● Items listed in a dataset
"""

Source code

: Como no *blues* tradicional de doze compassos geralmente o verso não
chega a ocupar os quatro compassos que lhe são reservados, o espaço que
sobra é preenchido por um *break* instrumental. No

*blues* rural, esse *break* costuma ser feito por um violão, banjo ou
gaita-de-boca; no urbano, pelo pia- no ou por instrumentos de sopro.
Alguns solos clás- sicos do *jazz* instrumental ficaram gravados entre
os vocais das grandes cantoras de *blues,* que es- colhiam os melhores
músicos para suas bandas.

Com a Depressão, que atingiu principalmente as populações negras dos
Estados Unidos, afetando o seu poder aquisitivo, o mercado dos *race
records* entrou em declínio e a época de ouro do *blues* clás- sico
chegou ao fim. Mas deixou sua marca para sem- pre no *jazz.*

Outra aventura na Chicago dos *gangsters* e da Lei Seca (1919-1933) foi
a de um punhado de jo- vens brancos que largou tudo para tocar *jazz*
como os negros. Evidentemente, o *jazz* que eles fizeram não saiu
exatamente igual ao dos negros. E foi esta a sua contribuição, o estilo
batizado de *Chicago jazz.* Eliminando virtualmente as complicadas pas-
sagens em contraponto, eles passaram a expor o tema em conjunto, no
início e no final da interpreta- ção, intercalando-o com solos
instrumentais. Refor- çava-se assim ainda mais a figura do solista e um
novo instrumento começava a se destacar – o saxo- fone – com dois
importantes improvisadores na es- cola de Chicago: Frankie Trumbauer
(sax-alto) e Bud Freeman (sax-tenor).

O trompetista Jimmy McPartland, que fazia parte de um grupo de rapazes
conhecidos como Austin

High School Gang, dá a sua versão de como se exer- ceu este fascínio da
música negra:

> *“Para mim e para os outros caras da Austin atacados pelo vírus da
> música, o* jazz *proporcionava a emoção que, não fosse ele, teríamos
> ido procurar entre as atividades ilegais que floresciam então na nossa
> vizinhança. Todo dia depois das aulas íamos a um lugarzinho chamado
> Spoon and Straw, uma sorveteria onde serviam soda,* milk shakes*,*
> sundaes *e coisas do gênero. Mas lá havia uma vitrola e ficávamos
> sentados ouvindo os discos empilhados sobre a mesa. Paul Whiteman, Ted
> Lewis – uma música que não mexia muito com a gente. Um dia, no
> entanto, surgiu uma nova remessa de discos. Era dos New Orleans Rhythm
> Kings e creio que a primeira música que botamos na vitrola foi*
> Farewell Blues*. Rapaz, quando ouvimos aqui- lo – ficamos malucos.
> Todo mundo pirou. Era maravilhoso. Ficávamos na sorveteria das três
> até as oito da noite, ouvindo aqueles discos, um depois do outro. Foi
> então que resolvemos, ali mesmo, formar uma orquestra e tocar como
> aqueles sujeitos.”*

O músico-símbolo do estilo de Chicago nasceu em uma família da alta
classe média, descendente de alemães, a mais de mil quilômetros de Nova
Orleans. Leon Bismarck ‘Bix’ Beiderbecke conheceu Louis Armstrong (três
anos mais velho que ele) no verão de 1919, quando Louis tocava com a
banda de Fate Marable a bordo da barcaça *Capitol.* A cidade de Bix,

"""

● Task to complete
Check every line of the data above for the string "depois", and copy those that have it.

● Result
> vizinhança. Todo dia depois das aulas íamos a um lugarzinho chamado
> até as oito da noite, ouvindo aqueles discos, um depois do outro. Foi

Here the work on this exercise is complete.